Thursday, March 6, 2008

Quick Shots: Rail Freight Slows, Merrill Shrinks


Maine legislators are serious about improving freight-rail service in the state.
Today the Utilities and Energy Committee is expected to pass a formal resolution to seek the forced sale of the rail lines owned by Pan Am Railways, the state's largest railroad. Lawmakers have been jawboning the company for three years about inconsistent service to manufacturers statewide, but little progress has been made during that time. A move is now afoot to direct MDOT and Maine's Attorney General to petition the federal Surface Transportation Board to force a divestiture. If successful, the state could then choose another railroad company to operate trains on the lines.

A Pan Am line runs right up the River Valley as far as the NewPage mill in Rumford. The mill depends on incoming rail deliveries of coal, carbonate, chlorate, and clay. Finished product leaves by truck or in rail-borne containers. Mill officials have been particularly frustrated during the past month or two, as a build-up of ice on a few hundred yards of rail at Smith Crossing has blocked shipments. NewPage has had to scramble to add deliveries by truck and has paid for salt to be applied to tracks owned by Pan Am. The moves have cost the company hundreds of thousands of dollars.

Customers want their paper on time and just in time--no warehousing, no delays. The railroad represents the weakest link in the Rumford mill's transportation chain. While managers are loath to criticize Pan Am publicly, they privately suggest that Pan Am does not value its customers as highly as NewPage does their own.

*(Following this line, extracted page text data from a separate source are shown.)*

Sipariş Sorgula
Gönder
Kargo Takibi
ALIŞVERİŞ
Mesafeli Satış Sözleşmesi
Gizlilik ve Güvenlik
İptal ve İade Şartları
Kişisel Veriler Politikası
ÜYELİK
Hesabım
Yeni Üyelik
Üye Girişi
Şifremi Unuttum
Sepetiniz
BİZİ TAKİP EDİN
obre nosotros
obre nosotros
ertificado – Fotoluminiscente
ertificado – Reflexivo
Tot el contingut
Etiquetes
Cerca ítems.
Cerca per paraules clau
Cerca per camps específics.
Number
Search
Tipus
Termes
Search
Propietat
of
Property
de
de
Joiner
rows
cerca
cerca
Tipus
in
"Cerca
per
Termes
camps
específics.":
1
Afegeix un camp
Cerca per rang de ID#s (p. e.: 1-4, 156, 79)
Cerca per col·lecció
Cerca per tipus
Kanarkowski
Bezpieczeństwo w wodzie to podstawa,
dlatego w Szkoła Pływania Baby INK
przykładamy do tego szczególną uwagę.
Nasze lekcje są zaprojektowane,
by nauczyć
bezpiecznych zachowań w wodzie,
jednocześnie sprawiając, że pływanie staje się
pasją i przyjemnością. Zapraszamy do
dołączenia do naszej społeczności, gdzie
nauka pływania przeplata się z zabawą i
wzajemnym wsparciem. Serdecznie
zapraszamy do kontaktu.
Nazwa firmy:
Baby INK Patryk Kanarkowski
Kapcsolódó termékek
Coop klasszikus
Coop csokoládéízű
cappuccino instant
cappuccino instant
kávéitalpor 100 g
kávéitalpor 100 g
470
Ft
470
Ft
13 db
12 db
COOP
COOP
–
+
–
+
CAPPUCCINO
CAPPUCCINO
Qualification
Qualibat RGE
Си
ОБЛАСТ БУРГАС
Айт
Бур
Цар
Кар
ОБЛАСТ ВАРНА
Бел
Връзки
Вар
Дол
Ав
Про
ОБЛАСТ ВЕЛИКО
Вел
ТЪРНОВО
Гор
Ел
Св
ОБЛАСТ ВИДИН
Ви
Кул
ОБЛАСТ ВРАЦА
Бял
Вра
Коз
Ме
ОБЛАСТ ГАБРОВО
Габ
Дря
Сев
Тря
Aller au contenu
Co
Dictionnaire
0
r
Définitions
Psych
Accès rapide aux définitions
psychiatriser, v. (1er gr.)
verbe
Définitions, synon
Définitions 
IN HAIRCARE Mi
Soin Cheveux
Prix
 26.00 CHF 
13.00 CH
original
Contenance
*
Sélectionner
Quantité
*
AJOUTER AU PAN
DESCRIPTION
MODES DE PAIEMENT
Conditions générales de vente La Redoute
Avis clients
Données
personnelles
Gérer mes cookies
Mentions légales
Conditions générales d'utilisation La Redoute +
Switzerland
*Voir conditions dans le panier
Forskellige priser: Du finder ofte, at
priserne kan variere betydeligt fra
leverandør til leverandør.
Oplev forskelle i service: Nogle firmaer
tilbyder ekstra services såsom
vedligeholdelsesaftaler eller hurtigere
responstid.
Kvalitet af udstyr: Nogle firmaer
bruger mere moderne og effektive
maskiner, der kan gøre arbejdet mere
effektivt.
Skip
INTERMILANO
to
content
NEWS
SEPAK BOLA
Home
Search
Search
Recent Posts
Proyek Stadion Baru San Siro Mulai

The implosion at Merrill Lynch continues. The venerable financial-services firm has just announced job cuts and office closures related to its First Franklin Financial Corp subsidiary, which until now has been active in subprime mortgage lending. That part of the business is now history. Merrill expects to incur charges of $60 million over the next two quarters. Remember, Maine is standing in line hoping to recover the $20 million invested in MainSail II last summer, an investment touted by a Merrill broker. There may not be enough Merrill meat to go around.